In general, to use the Timing Annotations that are available requires that TA is enabled in the Fast Model. It is set off by default. This is done by setting the environment variable "FASTSIM_DISABLE_TA" to 0 before starting the model.
Hello Rob,
Thank you very much for the detailed explanation. This will help! I will experiment with this further and will come back to ask if I have any questions.
Oh I see. Thanks for the clarification!
Hello Ronan, as for relative comparisons: I'm wondering whether the performance of vector instructions is correctly captured by the fast models.To be more specific: I'm currently comparing an implementation of an algorithm that uses regular vector loads to one that uses gather memory accesses on the Corstone300 MPS2. Would the performance penalty that gather loads typcially incur already be included in the number of cycles reported by the Fast Model in this case? I'm currently comparing the cycle number reported by the PMU_CCNTR register, if it makes any difference.
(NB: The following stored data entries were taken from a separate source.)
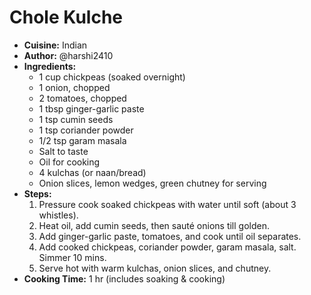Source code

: # Chole Kulche
- **Cuisine:** Indian
- **Author:** @harshi2410
- **Ingredients:**
  - 1 cup chickpeas (soaked overnight)
  - 1 onion, chopped
  - 2 tomatoes, chopped
  - 1 tbsp ginger-garlic paste
  - 1 tsp cumin seeds
  - 1 tsp coriander powder
  - 1/2 tsp garam masala
  - Salt to taste
  - Oil for cooking
  - 4 kulchas (or naan/bread)
  - Onion slices, lemon wedges, green chutney for serving
- **Steps:**
  1. Pressure cook soaked chickpeas with water until soft (about 3 whistles).
  2. Heat oil, add cumin seeds, then sauté onions till golden.
  3. Add ginger-garlic paste, tomatoes, and cook until oil separates.
  4. Add cooked chickpeas, coriander powder, garam masala, salt. Simmer 10 mins.
  5. Serve hot with warm kulchas, onion slices, and chutney.
- **Cooking Time:** 1 hr (includes soaking & cooking)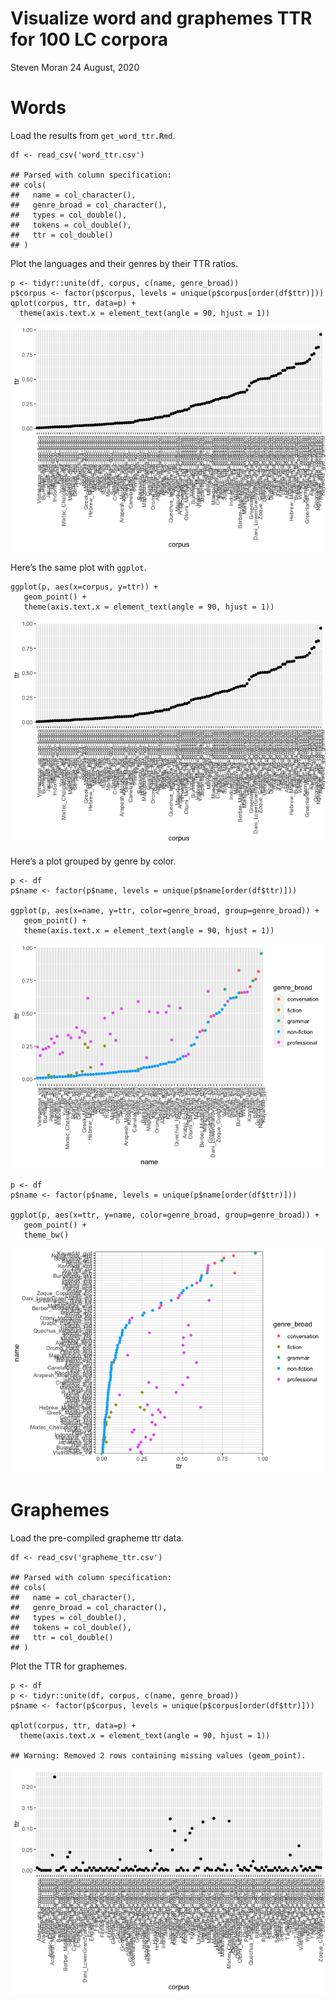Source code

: Visualize word and graphemes TTR for 100 LC corpora
================
Steven Moran
24 August, 2020

Words
=====

Load the results from `get_word_ttr.Rmd`.

    df <- read_csv('word_ttr.csv')

    ## Parsed with column specification:
    ## cols(
    ##   name = col_character(),
    ##   genre_broad = col_character(),
    ##   types = col_double(),
    ##   tokens = col_double(),
    ##   ttr = col_double()
    ## )

Plot the languages and their genres by their TTR ratios.

    p <- tidyr::unite(df, corpus, c(name, genre_broad))
    p$corpus <- factor(p$corpus, levels = unique(p$corpus[order(df$ttr)]))
    qplot(corpus, ttr, data=p) +
      theme(axis.text.x = element_text(angle = 90, hjust = 1))

![](plot_ttr_files/figure-gfm/unnamed-chunk-3-1.png)<!-- -->

Here’s the same plot with `ggplot`.

    ggplot(p, aes(x=corpus, y=ttr)) + 
       geom_point() + 
       theme(axis.text.x = element_text(angle = 90, hjust = 1))

![](plot_ttr_files/figure-gfm/unnamed-chunk-4-1.png)<!-- -->

Here’s a plot grouped by genre by color.

    p <- df
    p$name <- factor(p$name, levels = unique(p$name[order(df$ttr)]))

    ggplot(p, aes(x=name, y=ttr, color=genre_broad, group=genre_broad)) + 
       geom_point() + 
       theme(axis.text.x = element_text(angle = 90, hjust = 1))

![](plot_ttr_files/figure-gfm/unnamed-chunk-5-1.png)<!-- -->

    p <- df
    p$name <- factor(p$name, levels = unique(p$name[order(df$ttr)]))

    ggplot(p, aes(x=ttr, y=name, color=genre_broad, group=genre_broad)) + 
       geom_point() +
       theme_bw()

![](plot_ttr_files/figure-gfm/unnamed-chunk-6-1.png)<!-- -->

Graphemes
=========

Load the pre-compiled grapheme ttr data.

    df <- read_csv('grapheme_ttr.csv')

    ## Parsed with column specification:
    ## cols(
    ##   name = col_character(),
    ##   genre_broad = col_character(),
    ##   types = col_double(),
    ##   tokens = col_double(),
    ##   ttr = col_double()
    ## )

Plot the TTR for graphemes.

    p <- df
    p <- tidyr::unite(df, corpus, c(name, genre_broad))
    p$name <- factor(p$corpus, levels = unique(p$corpus[order(df$ttr)]))

    qplot(corpus, ttr, data=p) +
      theme(axis.text.x = element_text(angle = 90, hjust = 1))

    ## Warning: Removed 2 rows containing missing values (geom_point).

![](plot_ttr_files/figure-gfm/unnamed-chunk-8-1.png)<!-- -->
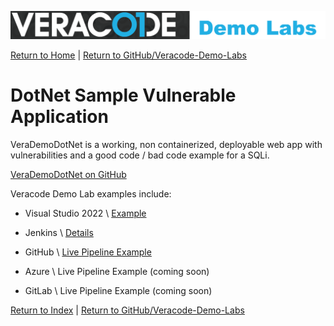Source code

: ![Veracode Demo Labs](/images/veracode-demo-labs-banner-wide.png)

[Return to Home](/)  |  [Return to GitHub/Veracode-Demo-Labs](https://github.com/veracode-demo-labs)


# DotNet Sample Vulnerable Application

VeraDemoDotNet is a working, non containerized, deployable web app with vulnerabilities and a good code / bad code example for a SQLi.

[VeraDemoDotNet on GitHub](https://github.com/veracode-demo-labs/verademo-dotnet)

Veracode Demo Lab examples include:

* Visual Studio 2022 \ [Example](/IDEs/Visual-Studio-2022.md)

* Jenkins \ [Details](/CI-CD/Jenkins.md)

* GitHub \ [Live Pipeline Example](https://github.com/veracode-demo-labs/verademo-dotnet/actions)

* Azure  \ Live Pipeline Example (coming soon)

* GitLab \ Live Pipeline Example (coming soon)

[Return to Index](/)  |  [Return to GitHub/Veracode-Demo-Labs](https://github.com/veracode-demo-labs)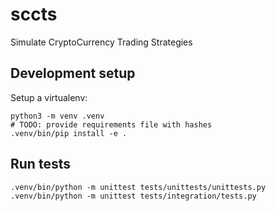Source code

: # sccts

Simulate CryptoCurrency Trading Strategies

## Development setup

Setup a virtualenv:

    python3 -m venv .venv
    # TODO: provide requirements file with hashes
    .venv/bin/pip install -e .

## Run tests

    .venv/bin/python -m unittest tests/unittests/unittests.py
    .venv/bin/python -m unittest tests/integration/tests.py
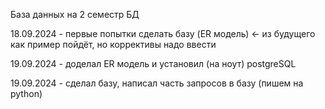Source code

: База данных на 2 семестр БД

18.09.2024 - первые попытки сделать базу (ER модель) <- из будущего как пример пойдёт, но
                                                        коррективы надо ввести

19.09.2024 - доделал ER модель и установил (на ноут) postgreSQL

19.09.2024 - сделал базу, написал часть запросов в базу (пишем на python)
Hi Eltro, I would not rely on the Fast Model for that level of accuracy. You may see that one implementation is 'better' than the other, but I would not rely on 'how much better', for exactly reasons like this (this is unfortunately the cost of keeping these models "fast").
Great, that is good to know. Of course I'll need to benchmark on real hardware in the end, but knowing that the numbers from the Fast Model are not completely off in this case is already quite helpful.